Stored data entries:
+ + + +
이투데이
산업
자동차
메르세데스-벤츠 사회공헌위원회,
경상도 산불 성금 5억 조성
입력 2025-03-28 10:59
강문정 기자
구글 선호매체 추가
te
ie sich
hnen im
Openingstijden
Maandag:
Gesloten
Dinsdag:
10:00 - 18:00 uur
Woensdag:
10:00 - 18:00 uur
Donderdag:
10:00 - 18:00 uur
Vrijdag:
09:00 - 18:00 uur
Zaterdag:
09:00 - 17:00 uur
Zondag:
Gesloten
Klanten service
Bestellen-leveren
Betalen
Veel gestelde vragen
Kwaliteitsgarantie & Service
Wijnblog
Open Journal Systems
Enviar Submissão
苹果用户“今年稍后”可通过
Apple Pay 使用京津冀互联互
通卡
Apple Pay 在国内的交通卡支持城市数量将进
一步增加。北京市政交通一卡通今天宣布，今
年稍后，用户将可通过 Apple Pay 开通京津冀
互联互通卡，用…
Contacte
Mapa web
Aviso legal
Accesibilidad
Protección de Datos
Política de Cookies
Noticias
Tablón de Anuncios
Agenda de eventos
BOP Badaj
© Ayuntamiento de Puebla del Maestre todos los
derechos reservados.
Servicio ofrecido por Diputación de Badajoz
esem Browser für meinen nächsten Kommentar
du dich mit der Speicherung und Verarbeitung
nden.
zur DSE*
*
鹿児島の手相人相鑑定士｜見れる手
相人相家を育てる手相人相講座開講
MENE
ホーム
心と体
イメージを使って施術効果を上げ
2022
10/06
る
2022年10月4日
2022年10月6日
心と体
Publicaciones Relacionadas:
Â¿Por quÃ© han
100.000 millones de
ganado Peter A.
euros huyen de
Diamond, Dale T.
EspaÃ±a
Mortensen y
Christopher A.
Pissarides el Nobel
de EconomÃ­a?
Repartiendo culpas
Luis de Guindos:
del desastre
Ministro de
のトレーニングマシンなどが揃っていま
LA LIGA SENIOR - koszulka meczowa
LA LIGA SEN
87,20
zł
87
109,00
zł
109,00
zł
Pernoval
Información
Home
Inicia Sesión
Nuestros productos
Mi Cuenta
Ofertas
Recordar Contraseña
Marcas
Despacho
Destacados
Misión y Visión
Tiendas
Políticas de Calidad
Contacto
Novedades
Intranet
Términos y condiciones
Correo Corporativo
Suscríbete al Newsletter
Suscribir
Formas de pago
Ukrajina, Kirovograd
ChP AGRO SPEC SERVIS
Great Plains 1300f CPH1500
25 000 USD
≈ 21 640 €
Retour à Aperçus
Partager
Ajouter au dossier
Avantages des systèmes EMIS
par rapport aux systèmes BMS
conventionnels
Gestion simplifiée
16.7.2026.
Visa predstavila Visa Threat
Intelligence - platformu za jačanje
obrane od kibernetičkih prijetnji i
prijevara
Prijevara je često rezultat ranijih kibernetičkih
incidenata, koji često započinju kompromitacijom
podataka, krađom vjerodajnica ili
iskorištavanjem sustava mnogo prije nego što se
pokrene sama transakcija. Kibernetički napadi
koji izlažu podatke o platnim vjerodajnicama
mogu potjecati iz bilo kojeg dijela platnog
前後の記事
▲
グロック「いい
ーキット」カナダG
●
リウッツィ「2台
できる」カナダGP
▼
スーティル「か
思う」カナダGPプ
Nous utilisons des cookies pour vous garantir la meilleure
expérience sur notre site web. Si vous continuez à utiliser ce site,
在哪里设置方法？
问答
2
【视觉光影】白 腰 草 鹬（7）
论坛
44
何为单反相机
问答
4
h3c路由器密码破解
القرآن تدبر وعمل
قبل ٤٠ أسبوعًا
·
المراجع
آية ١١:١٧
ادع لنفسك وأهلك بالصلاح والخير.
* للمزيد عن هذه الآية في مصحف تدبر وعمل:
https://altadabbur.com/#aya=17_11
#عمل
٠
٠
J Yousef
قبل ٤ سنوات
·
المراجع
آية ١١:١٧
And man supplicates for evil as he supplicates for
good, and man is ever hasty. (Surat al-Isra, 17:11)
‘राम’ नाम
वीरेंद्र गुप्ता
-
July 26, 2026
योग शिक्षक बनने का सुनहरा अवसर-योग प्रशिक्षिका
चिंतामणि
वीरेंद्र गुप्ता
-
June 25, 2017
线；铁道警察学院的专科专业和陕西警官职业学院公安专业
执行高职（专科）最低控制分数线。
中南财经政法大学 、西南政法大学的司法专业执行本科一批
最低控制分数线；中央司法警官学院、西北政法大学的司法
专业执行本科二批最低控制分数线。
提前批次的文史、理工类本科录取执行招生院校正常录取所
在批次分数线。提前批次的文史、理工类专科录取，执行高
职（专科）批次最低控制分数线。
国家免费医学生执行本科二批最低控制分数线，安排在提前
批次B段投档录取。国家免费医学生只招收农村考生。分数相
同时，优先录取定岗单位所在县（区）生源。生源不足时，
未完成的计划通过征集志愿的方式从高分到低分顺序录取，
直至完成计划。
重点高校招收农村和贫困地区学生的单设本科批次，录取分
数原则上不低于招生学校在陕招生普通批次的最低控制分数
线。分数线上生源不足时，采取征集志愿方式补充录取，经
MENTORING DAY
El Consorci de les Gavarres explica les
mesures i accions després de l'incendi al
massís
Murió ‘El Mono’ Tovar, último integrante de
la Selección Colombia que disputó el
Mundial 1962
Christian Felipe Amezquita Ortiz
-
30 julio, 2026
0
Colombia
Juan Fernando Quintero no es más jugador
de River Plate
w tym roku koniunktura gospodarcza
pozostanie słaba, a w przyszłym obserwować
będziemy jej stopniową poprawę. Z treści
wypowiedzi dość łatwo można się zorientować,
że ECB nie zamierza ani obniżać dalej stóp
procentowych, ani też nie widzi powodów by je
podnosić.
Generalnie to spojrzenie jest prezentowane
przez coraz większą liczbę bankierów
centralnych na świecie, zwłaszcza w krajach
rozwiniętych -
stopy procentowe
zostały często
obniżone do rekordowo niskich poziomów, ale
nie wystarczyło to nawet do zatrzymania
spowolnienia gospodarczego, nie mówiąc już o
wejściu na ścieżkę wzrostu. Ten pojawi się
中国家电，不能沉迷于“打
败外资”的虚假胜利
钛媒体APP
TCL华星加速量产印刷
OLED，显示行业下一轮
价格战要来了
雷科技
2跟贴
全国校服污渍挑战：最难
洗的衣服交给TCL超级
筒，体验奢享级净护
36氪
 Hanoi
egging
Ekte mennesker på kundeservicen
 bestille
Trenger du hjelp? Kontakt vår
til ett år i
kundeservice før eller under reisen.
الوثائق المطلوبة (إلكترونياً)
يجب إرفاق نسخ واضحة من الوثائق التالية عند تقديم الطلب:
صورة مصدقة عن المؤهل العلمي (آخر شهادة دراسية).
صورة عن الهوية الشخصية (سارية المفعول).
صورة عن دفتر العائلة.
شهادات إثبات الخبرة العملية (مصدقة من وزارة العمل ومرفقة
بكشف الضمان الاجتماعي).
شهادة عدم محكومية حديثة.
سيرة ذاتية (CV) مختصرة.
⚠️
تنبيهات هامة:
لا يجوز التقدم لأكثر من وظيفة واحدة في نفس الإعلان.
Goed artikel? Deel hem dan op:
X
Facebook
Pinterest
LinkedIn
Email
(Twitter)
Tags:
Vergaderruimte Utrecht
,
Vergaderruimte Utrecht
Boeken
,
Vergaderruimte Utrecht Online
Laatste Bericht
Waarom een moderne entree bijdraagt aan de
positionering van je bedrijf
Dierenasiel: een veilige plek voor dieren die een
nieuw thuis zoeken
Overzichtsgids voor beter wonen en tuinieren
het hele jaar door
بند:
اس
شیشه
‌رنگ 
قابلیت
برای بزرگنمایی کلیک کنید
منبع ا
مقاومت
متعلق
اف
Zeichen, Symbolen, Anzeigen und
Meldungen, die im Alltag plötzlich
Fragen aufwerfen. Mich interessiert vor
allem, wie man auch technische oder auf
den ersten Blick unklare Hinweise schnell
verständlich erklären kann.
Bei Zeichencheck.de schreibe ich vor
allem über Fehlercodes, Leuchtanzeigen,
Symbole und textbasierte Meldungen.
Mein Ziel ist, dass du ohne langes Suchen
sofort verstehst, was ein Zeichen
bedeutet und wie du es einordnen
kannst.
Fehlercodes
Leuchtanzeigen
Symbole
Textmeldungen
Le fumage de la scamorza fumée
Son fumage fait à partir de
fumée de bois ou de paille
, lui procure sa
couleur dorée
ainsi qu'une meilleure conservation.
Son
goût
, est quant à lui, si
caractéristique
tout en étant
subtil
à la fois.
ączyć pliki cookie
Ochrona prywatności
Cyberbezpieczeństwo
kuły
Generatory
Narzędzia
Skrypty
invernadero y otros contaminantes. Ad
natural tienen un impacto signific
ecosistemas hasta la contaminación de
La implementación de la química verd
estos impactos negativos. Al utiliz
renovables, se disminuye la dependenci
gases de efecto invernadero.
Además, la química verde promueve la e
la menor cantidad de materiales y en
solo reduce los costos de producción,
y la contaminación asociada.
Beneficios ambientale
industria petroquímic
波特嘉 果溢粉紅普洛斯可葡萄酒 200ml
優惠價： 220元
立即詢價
+ + + +
**Aim of the task:** Output the lines of the records, unchanged, from the first line through the line that contains "iskorištavanjem sustava mnogo", including that line.

**Answer to this problem:**
이투데이
산업
자동차
메르세데스-벤츠 사회공헌위원회,
경상도 산불 성금 5억 조성
입력 2025-03-28 10:59
강문정 기자
구글 선호매체 추가
te
ie sich
hnen im
Openingstijden
Maandag:
Gesloten
Dinsdag:
10:00 - 18:00 uur
Woensdag:
10:00 - 18:00 uur
Donderdag:
10:00 - 18:00 uur
Vrijdag:
09:00 - 18:00 uur
Zaterdag:
09:00 - 17:00 uur
Zondag:
Gesloten
Klanten service
Bestellen-leveren
Betalen
Veel gestelde vragen
Kwaliteitsgarantie & Service
Wijnblog
Open Journal Systems
Enviar Submissão
苹果用户“今年稍后”可通过
Apple Pay 使用京津冀互联互
通卡
Apple Pay 在国内的交通卡支持城市数量将进
一步增加。北京市政交通一卡通今天宣布，今
年稍后，用户将可通过 Apple Pay 开通京津冀
互联互通卡，用…
Contacte
Mapa web
Aviso legal
Accesibilidad
Protección de Datos
Política de Cookies
Noticias
Tablón de Anuncios
Agenda de eventos
BOP Badaj
© Ayuntamiento de Puebla del Maestre todos los
derechos reservados.
Servicio ofrecido por Diputación de Badajoz
esem Browser für meinen nächsten Kommentar
du dich mit der Speicherung und Verarbeitung
nden.
zur DSE*
*
鹿児島の手相人相鑑定士｜見れる手
相人相家を育てる手相人相講座開講
MENE
ホーム
心と体
イメージを使って施術効果を上げ
2022
10/06
る
2022年10月4日
2022年10月6日
心と体
Publicaciones Relacionadas:
Â¿Por quÃ© han
100.000 millones de
ganado Peter A.
euros huyen de
Diamond, Dale T.
EspaÃ±a
Mortensen y
Christopher A.
Pissarides el Nobel
de EconomÃ­a?
Repartiendo culpas
Luis de Guindos:
del desastre
Ministro de
のトレーニングマシンなどが揃っていま
LA LIGA SENIOR - koszulka meczowa
LA LIGA SEN
87,20
zł
87
109,00
zł
109,00
zł
Pernoval
Información
Home
Inicia Sesión
Nuestros productos
Mi Cuenta
Ofertas
Recordar Contraseña
Marcas
Despacho
Destacados
Misión y Visión
Tiendas
Políticas de Calidad
Contacto
Novedades
Intranet
Términos y condiciones
Correo Corporativo
Suscríbete al Newsletter
Suscribir
Formas de pago
Ukrajina, Kirovograd
ChP AGRO SPEC SERVIS
Great Plains 1300f CPH1500
25 000 USD
≈ 21 640 €
Retour à Aperçus
Partager
Ajouter au dossier
Avantages des systèmes EMIS
par rapport aux systèmes BMS
conventionnels
Gestion simplifiée
16.7.2026.
Visa predstavila Visa Threat
Intelligence - platformu za jačanje
obrane od kibernetičkih prijetnji i
prijevara
Prijevara je često rezultat ranijih kibernetičkih
incidenata, koji često započinju kompromitacijom
podataka, krađom vjerodajnica ili
iskorištavanjem sustava mnogo prije nego što se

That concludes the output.